The client I first used shamanism with was a 47 year-old woman who came to Madison because of a rare liver illness. It turned out that the only M.D. in the country to work with these cases was at the university. She and her husband had moved from Florida, leaving a high-paying corporate position. Now a year of medical bills and his inability to find work due to his age had left them impoverished. She was referred for counseling due to depression reaction related to her illness process. Her illness symptoms included the following: yellow skin, severe edema, red dots of burst blood vessels covering her whole body, severe exhaustion (walking up five or six steps necessitated hours of rest).

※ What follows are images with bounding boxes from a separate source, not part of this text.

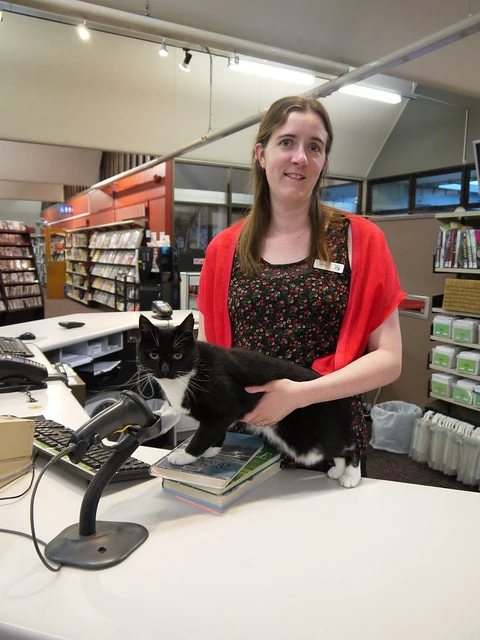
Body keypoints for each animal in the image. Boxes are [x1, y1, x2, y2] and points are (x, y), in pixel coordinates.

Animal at [136, 312, 360, 488]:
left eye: (178, 354)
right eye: (153, 355)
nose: (164, 369)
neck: (188, 375)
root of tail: (341, 399)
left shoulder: (225, 404)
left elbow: (202, 435)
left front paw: (184, 455)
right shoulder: (219, 418)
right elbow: (215, 431)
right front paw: (213, 450)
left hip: (309, 437)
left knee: (348, 444)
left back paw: (351, 476)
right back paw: (338, 471)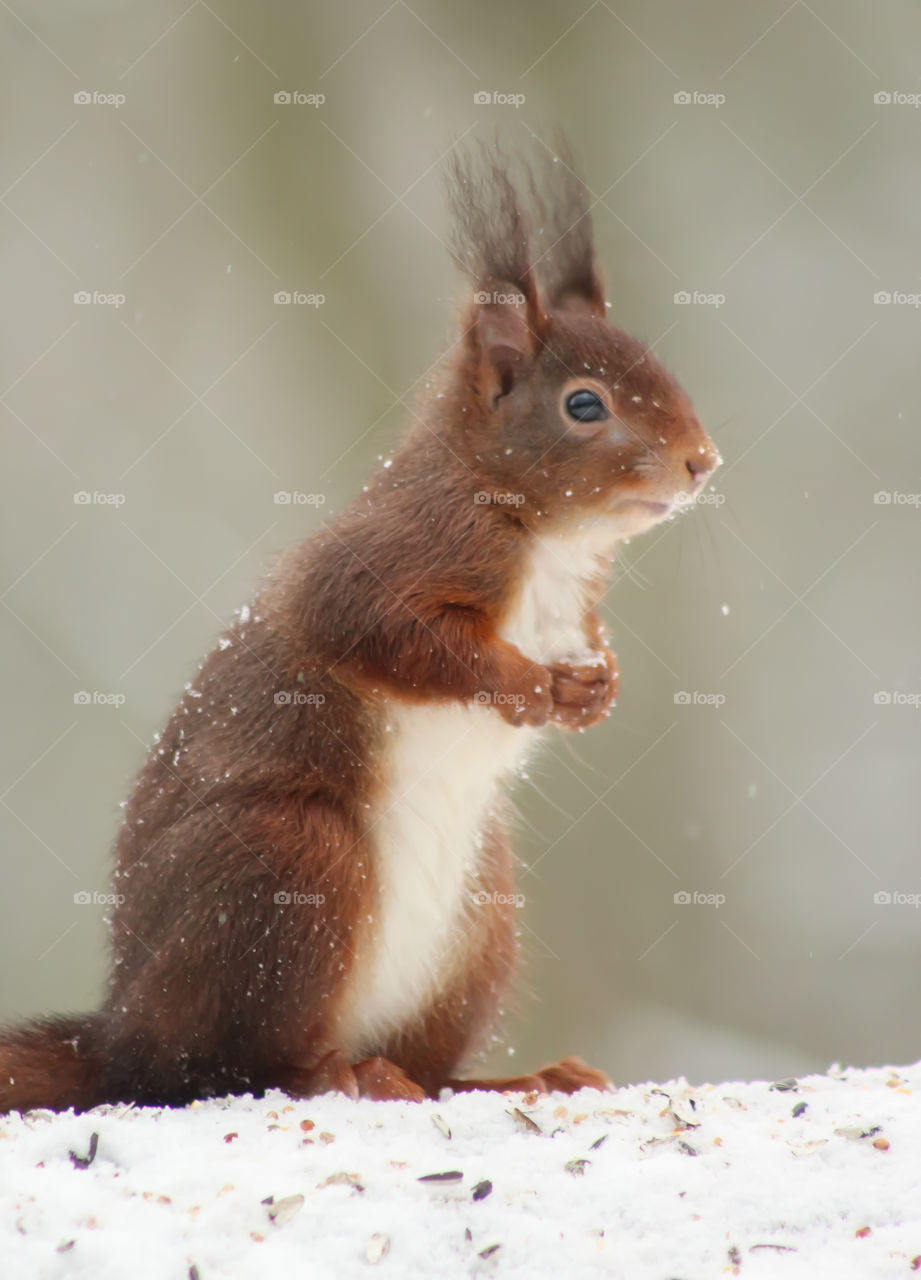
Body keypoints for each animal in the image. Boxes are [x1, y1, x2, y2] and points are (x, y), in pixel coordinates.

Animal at [0, 137, 721, 1111]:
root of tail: (118, 1032)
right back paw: (336, 1075)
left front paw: (595, 687)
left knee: (434, 1070)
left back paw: (517, 1077)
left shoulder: (572, 603)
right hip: (289, 866)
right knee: (225, 1066)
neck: (547, 542)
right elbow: (384, 635)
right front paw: (523, 685)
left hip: (480, 924)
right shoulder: (392, 560)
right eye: (583, 405)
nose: (702, 461)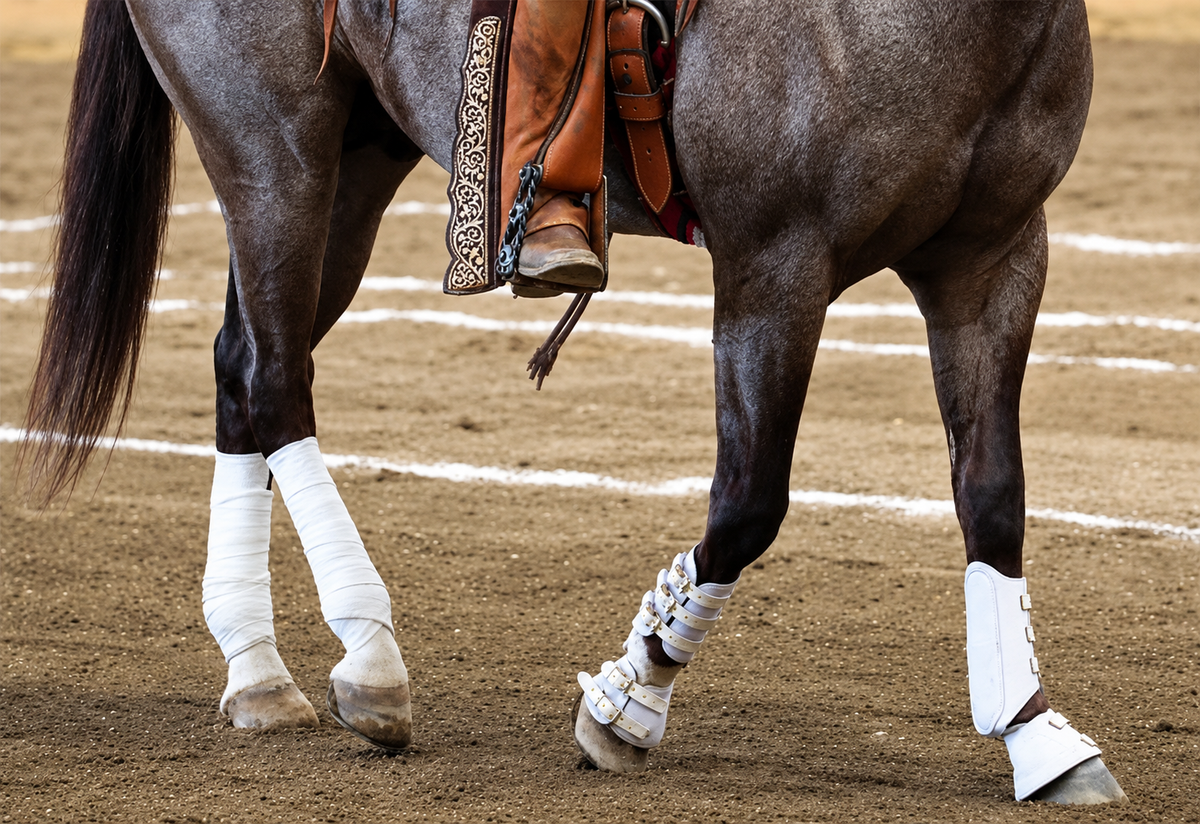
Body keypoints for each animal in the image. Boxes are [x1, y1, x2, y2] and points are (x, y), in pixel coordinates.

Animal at [20, 0, 1125, 804]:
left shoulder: (995, 259)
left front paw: (1036, 732)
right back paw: (369, 659)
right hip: (269, 148)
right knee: (276, 381)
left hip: (353, 157)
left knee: (240, 367)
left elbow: (993, 494)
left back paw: (256, 671)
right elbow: (749, 501)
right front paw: (631, 698)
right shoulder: (775, 264)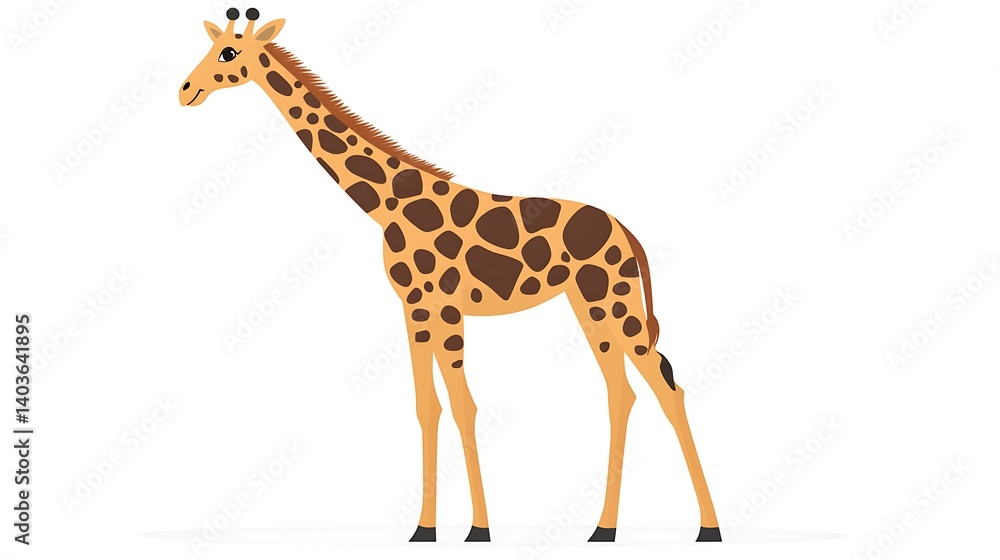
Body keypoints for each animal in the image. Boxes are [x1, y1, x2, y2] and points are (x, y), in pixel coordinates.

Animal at [180, 9, 721, 544]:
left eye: (229, 53)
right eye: (213, 47)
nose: (186, 91)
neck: (389, 205)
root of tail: (628, 233)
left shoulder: (440, 304)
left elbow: (463, 405)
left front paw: (477, 529)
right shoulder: (416, 308)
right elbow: (429, 406)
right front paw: (426, 528)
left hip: (612, 298)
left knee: (667, 388)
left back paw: (707, 528)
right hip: (589, 304)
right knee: (622, 391)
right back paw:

One year of treatment had yielded no improvements. Because I did not know what else to do. I had her do a journey to meet her power animal. She had a delightful experience doing this.

In the journey, she found herself at a beautiful pond. There she was met by a large dog. She learned that this was her power animal and asked his assistance in healing her illness.

He instructed her to take off all her clothes. She lay down by the pond and a beam of light, filtered through a crystal in the sky, flooded her body in a rainbow of colors. The dog then licked her entire body. She came back from her journey saying she had more energy than she had felt since getting ill.

Two days later she called and said that the swelling in her body was reducing, the yellow hue to her skin was leaving, and the red dots were disappearing. Two weeks later, the doctors reported that her illness was in complete remission. The doctors could not explain the change and cautioned that a relapse could happen. Her husband then found a job in Illinois, and they moved to rebuild their lives. For the past several years, I regularly get a card from her stating another year has gone by without a relapse.

As you can imagine, my experience working with her reinforced me in proceeding forward in bringing this work to other clients at the center. The spirits in my journeys said to do the work without making anything of it. I was assured I would be under their protection and guidance.